How to remove duplicate lines inside a text file?
An awk
solution seen on #bash (Freenode):
awk '!seen[$0]++' filename
There's a simple (which is not to say obvious) method using standard utilities which doesn't require a large memory except to run sort
, which in most implementations has specific optimizations for huge files (a good external sort algorithm). An advantage of this method is that it only loops over all the lines inside special-purpose utilities, never inside interpreted languages.
<input nl -b a -s : | # number the lines
sort -t : -k 2 -u | # sort and uniquify ignoring the line numbers
sort -t : -k 1n | # sort according to the line numbers
cut -d : -f 2- >output # remove the line numbers
If all lines begin with a non-whitespace character, you can dispense with some of the options:
<input nl | sort -k 2 -u | sort -k 1n | cut -f 2- >output
For a large amount of duplication, a method that only requires storing a single copy of each line in memory will perform better.
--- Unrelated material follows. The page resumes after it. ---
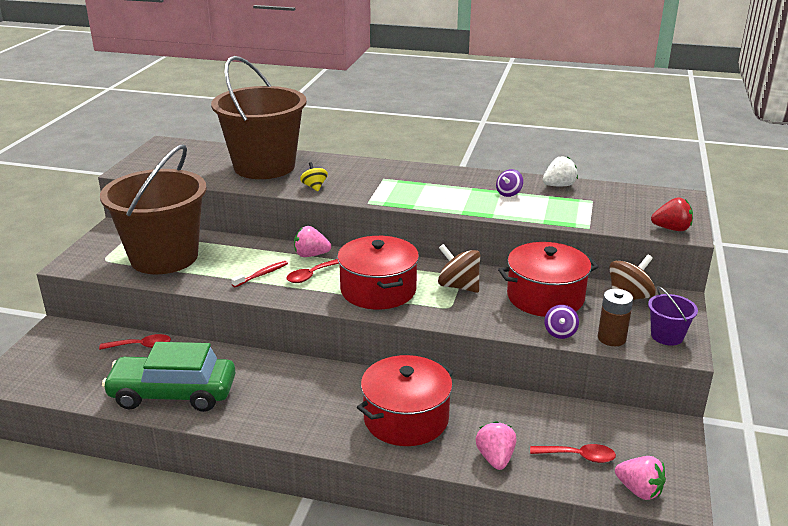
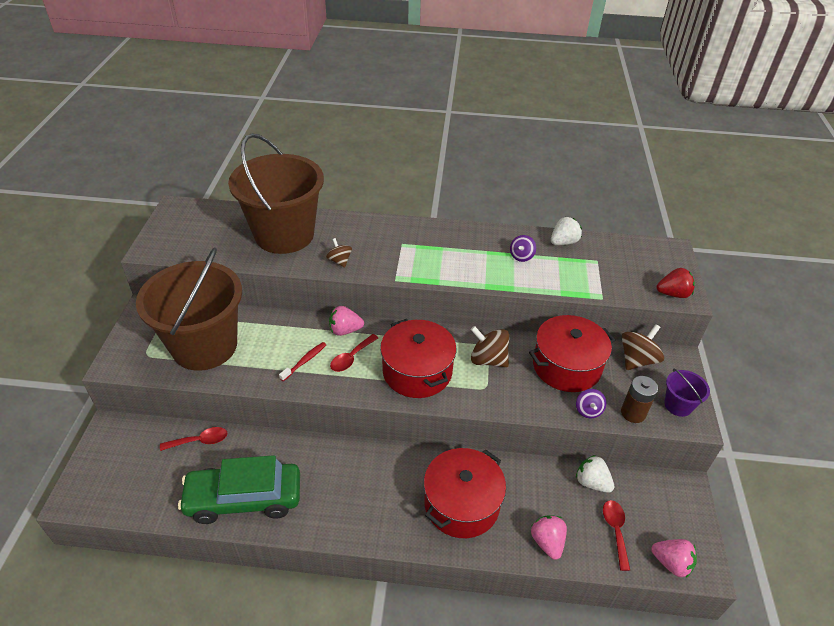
camera: 10 degrees left, 15 degrees up
(314, 187) = (339, 261): yellow spinning top -> brown spinning top
(561, 414) = (592, 482): none -> white strawberry
(578, 456) = (615, 530): red spoon -> red spoon turned 90 degrees counterclockwise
With some interpretation overhead, there's a very concise awk script for that (already posted by enzotib):
<input awk '!seen[$0]++'
Less concisely: !seen[$0] {print} {seen[$0] += 1}
, i.e. print the current line if it hasn't been seen yet, then increment the seen
counter for this line (uninitialized variables or array elements have the numerical value 0).
For long lines, you can save memory by keeping only a non-spoofable checksum (e.g. a cryptographic digest) of each line. For example, using SHA-1, you only need 20 bytes plus a constant overhead per line. But computing digests is rather slow; this method will only win if you have a fast CPU (especially one with a hardware accelerator to compute the digests) and not a lot of memory relative to the size of the file and sufficiently long lines. No basic utility lets you compute a checksum for each line; you'd have to bear the interpretation overhead of Perl/Python/Ruby/… or write a dedicated compiled program.
<input perl -MDigest::MD5 -ne '$seen{Digest::MD5::md5($_)}++ or print' >output
sort -u big-csv-file.csv > duplicates-removed.csv
Note that the output file will be sorted.